This looks interesting.

“Time heals all wounds, they say,” Krüger writes sadly. “But is that really true? Doesn’t it open up new wounds that never heal?”

The Broken House: Growing up under Hitler by Horst Krüger Bodley Head £14.99

First published in West Germany in 1966, Krüger’s memoir has been described as one of the most evocative books about life in the Third Reich. Short, self-lacerating and exquisitely written, it is the story of a young man who was neither an enthusiastic Nazi nor a committed dissenter, but simply an ordinary middle-class German. It’s also the portrait of a particular social stratum: the people of Krüger’s native Eichkamp: “upright, hard-working bourgeois families, a bit limited and narrow, lower middle class, with the horrors of the First World war and the anxieties of inflation behind them.” They were “good Germans”, and they knew it. They were “those harmless Germans who were never Nazis and without whom the Nazis would never have been able to do their work. That’s the point.”
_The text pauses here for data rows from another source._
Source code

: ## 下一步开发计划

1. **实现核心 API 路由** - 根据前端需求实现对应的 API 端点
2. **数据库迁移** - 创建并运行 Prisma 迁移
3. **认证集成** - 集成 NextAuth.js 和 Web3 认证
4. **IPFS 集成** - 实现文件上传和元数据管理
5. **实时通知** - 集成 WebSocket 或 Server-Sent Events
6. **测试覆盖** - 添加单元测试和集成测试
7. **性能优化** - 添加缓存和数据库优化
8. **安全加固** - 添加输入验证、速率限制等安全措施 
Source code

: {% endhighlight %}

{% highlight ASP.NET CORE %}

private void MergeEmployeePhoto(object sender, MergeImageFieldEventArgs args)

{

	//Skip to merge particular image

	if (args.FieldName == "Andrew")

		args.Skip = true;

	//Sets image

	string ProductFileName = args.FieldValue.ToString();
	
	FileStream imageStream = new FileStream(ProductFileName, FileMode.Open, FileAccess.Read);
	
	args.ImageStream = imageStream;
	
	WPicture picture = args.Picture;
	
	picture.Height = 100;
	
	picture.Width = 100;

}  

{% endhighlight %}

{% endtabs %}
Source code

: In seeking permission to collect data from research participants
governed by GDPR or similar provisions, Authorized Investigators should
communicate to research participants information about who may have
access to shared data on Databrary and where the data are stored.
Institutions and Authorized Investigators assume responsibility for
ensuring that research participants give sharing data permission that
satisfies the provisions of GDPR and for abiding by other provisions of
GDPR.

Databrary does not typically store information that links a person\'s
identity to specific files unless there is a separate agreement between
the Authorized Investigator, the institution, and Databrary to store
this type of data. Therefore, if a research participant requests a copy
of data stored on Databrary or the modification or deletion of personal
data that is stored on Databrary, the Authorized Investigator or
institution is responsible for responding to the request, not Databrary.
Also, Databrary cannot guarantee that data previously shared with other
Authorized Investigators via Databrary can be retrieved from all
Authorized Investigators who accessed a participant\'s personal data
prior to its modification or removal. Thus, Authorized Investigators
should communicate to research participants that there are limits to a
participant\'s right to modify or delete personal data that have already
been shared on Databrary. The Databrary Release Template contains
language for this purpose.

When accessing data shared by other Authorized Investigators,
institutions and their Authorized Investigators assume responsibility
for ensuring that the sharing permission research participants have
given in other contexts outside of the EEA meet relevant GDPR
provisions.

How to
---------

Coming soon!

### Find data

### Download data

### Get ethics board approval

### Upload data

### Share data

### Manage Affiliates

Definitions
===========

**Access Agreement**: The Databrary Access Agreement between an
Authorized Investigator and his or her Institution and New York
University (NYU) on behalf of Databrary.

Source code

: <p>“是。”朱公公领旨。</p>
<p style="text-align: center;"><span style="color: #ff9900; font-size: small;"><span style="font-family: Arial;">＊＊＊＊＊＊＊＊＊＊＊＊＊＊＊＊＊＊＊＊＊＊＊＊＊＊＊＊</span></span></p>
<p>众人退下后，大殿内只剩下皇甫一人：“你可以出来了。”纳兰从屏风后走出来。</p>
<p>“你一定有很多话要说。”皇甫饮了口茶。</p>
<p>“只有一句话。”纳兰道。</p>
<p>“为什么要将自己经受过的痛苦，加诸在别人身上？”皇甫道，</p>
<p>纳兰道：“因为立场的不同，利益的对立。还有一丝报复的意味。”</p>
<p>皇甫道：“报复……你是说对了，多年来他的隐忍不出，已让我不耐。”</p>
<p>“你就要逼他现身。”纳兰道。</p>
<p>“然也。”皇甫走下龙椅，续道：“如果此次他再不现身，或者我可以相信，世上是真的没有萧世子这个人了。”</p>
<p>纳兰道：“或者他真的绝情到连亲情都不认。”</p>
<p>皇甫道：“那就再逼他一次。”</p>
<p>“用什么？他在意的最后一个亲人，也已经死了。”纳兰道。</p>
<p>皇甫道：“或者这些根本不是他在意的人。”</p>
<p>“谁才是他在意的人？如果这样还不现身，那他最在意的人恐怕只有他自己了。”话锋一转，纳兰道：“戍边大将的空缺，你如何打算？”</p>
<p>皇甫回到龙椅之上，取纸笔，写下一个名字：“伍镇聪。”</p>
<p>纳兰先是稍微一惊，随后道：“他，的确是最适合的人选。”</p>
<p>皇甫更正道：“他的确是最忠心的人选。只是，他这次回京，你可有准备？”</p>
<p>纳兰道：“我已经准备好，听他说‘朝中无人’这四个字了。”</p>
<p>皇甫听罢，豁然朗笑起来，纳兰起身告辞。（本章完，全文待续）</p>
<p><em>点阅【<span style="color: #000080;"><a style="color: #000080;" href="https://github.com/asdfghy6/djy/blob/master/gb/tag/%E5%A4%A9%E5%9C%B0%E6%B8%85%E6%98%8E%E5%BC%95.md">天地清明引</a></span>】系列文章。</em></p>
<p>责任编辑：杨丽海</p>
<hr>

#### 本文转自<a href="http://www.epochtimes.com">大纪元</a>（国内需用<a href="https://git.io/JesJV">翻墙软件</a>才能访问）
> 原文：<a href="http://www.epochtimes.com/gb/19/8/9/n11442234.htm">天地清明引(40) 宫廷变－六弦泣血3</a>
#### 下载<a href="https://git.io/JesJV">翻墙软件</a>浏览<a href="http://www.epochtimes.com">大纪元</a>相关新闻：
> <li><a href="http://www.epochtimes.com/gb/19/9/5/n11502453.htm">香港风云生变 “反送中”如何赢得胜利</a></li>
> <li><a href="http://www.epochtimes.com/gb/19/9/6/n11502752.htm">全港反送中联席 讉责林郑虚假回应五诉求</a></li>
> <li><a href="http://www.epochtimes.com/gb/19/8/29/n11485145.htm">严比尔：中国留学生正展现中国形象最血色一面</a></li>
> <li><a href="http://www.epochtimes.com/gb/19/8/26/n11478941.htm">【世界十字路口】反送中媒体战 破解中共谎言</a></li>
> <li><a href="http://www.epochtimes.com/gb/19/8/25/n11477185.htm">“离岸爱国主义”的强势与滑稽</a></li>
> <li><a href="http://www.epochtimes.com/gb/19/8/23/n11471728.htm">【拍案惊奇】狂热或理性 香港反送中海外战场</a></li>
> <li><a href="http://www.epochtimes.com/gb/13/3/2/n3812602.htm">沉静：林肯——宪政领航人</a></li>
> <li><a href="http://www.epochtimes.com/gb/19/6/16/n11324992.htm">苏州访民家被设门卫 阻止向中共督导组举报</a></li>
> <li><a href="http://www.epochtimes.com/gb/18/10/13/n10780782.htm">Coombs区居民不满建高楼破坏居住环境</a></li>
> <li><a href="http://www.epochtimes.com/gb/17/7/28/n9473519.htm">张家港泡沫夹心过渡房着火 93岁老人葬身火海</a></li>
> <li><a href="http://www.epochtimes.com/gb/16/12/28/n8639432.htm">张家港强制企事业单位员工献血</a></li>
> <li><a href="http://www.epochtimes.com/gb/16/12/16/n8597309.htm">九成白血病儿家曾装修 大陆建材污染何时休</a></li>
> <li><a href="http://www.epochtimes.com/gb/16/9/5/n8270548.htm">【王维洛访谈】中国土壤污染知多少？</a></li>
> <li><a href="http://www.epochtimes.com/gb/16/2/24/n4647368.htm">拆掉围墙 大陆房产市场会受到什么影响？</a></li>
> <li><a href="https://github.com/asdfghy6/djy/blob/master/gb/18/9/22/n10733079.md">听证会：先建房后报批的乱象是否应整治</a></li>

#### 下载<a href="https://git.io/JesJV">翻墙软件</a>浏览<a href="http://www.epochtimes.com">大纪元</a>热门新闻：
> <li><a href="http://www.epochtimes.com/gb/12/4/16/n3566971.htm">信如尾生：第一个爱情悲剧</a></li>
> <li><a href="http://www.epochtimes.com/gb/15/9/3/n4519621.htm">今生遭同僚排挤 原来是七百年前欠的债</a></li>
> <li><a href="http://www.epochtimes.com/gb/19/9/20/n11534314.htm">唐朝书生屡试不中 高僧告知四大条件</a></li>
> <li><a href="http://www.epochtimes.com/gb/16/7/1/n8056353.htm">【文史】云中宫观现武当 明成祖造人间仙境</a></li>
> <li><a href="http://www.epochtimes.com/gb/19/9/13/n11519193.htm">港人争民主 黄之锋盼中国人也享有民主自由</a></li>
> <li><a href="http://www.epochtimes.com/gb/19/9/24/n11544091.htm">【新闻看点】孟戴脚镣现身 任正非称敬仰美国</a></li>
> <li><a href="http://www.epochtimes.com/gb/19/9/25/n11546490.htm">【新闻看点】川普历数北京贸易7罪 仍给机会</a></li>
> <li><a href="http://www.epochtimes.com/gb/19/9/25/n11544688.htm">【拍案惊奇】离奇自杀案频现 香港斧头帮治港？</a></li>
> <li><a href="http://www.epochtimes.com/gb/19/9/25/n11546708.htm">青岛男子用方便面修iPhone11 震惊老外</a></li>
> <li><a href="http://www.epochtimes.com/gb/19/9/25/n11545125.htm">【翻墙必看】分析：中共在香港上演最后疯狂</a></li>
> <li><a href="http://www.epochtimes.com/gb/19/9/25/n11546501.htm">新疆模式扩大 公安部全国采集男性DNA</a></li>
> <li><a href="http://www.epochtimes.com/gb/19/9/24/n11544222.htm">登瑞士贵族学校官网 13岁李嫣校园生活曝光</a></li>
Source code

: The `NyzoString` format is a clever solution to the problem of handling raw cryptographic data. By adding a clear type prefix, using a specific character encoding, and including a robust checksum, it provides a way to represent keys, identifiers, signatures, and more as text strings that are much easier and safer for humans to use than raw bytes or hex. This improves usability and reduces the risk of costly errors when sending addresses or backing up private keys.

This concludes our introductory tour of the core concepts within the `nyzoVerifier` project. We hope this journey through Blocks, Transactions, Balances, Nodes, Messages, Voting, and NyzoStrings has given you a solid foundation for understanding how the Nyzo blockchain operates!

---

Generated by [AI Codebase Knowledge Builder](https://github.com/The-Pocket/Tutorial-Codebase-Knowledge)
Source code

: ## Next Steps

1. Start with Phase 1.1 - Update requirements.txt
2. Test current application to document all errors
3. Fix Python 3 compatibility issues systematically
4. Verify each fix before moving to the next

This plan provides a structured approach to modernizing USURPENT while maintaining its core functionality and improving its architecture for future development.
— from the review in The Times 30-5-21

The article was accompanied by this bizarre picture from 1935.

here is a bigger version.

is this in colour because it was shot in colour? or was it colorised? i don't know! how you can tell? but in any case the expressions on the faces of the boys are priceless.. the second boy from the left looks like he could just pull out his Glück and put a bullet into your head but the boy to the left to him looks like he is about to either burst into tears or poo his pants. maybe he is self-conscious because he is the only one with bare legs?